The third-party complaint is a procedural device whereby a "third party" who is neither a
party nor privy to the act or deed complained of by the plaintiff, may be brought into the

case with leave of court, by the defendant, who acts as third-party plaintiff to enforce
against such third-party defendant a right for contribution, indemnity, subrogation or any
other relief, in respect of the plaintiff's claim. The third-party complaint is actually
independent of and separate and distinct from the plaintiff's complaintWhen leave to file
the third-party complaint is properly granted, the Court renders in effect two judgments in the
same case, one on the plaintiff's complaint and the other on the third-party complaint. When he
finds favorably on both complaints, as in this case, he renders judgment on the principal
complaint in favor of plaintiff against defendant and renders another judgment on the third-party
complaint in favor of defendant as third-party plaintiff, ordering the third-party defendant to
reimburse the defendant whatever amount said defendant is ordered to pay plaintiff in the case.
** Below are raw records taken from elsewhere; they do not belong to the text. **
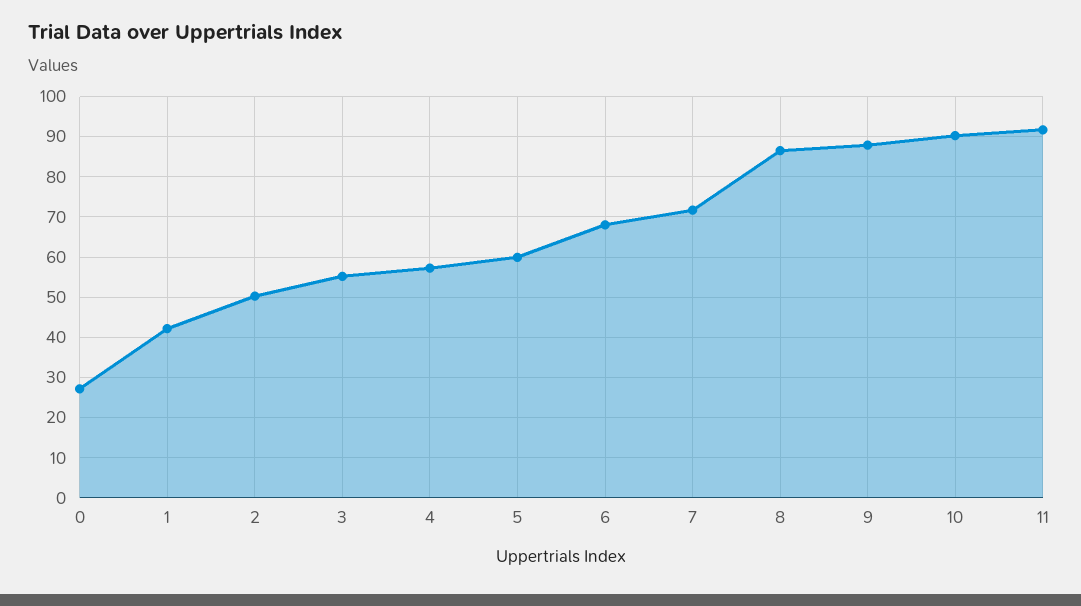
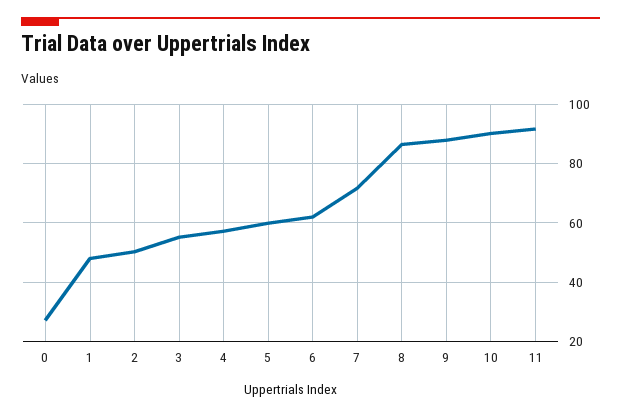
  {
    "0": 28,
-   "1": 42,
+   "1": 47.5,
    "2": 50,
    "3": 56,
    "4": 58,
    "5": 60,
-   "6": 68,
+   "6": 62.5,
    "7": 72,
    "8": 86,
    "9": 88,
    "10": 90,
    "11": 92
  }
While the third-party defendant would benefit from a victory by the third-party plaintiff against
the plaintiff, this is true only when the third-party plaintiff and third-party defendant have noncontradictory defenses. Here, the defendant and third-party defendant had no common defense
against the plaintiffs' complaint, and they were even blaming each other for the fiasco.
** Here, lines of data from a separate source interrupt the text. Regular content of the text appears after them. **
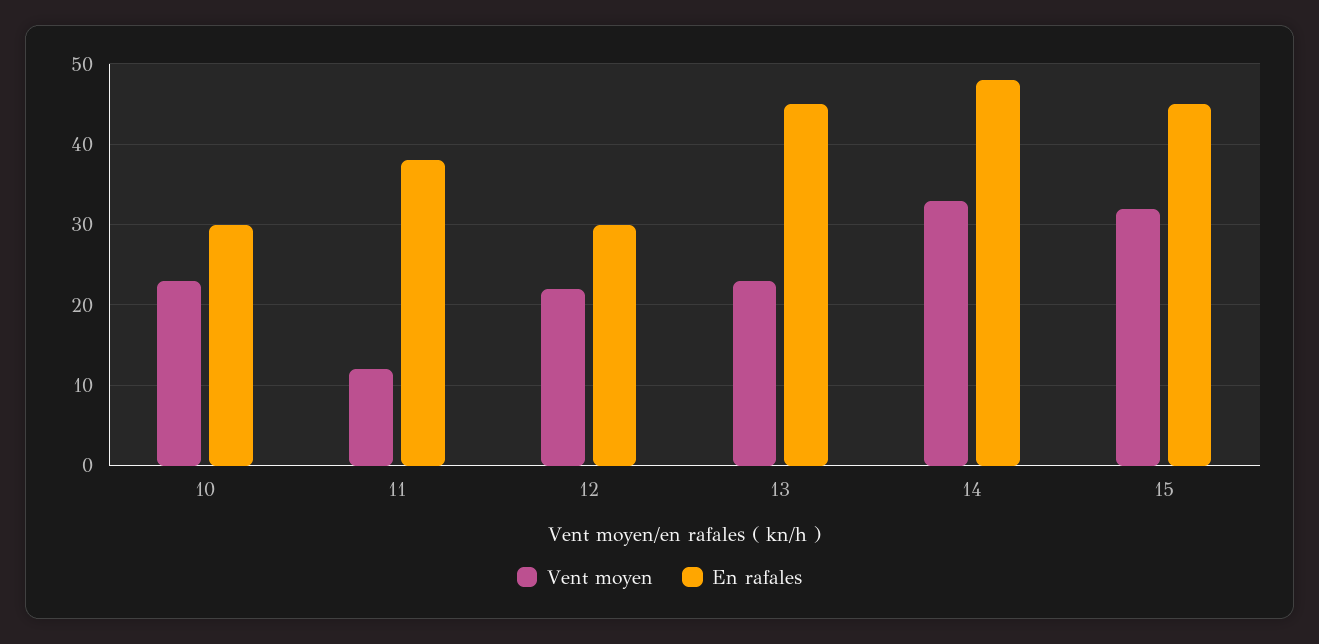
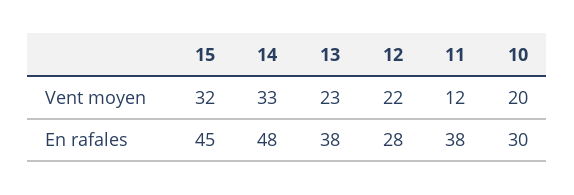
  {
    "Vent moyen": {
-     "10": 23,
+     "10": 20,
      "11": 12,
      "12": 22,
      "13": 23,
      "14": 33,
      "15": 32
    },
    "En rafales": {
      "10": 30,
      "11": 38,
-     "12": 30,
+     "12": 28,
-     "13": 45,
+     "13": 38,
      "14": 48,
      "15": 45
    }
  }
The trial court's decision, although adverse to SIA as defendant, made PAL ultimately
answerable for the judgment by ordering the latter to reimburse the former for the entire
monetary award. On appeal, PAL tried to exonerate itself by arguing that the Rayos had no valid
claim against SIA. From PAL's viewpoint, this seemed to be the only way to extricate itself from
a mess which the court a quo ascribed to it. This cannot, however, be allowed because it was
neither raised by SIA in its answer to the main complaint nor by PAL in its answer to the thirdparty complaint. The prudent thing that PAL should have done was to state in its answer to the
third-party complaint filed by SIA against it everything that it may conceivably interpose by way
of its defense, including specific denials of allegations in the main complaint which implicated it
along with SIA.
However, PAL is not solely liable for the satisfaction of the judgment in favor of Rayos. The
immediate cause of such non-renewal was SIA's delayed transmittal of the certification needed
by Rayos to prove his innocence to his employer. The effect of SIA's mishandling of Beatriz
Rayos' request became instantly apparent when her husband's contract was not renewed in spite
of his performance which was constantly "highly regarded" by the manager of Aramco's
equipment services department.
The non-renewal of Rayos employment contract was the natural and probable consequence of
the separate tortious acts of SIA and PAL. Under mandate of Art 2176 NCC, Rayos is entitled to
be compensated for such damages. Inasmuch as the responsibility of two or more persons, or
tort-feasors, liable for a quasi-delict is joint and several, and the sharing as between such solidary
debtors is pro-rata, it is but logical, fair, and equitable to require PAL to contribute to the amount
awarded to the Rayos spouses and already paid by SIA, instead of totally indemnifying the latter.
DISPOSITIVE: CA decision is reversed and a new one is entered ordering PAL to pay by way
of contribution, petitioner SIA 1/2 of the amount it actually paid to Rayos.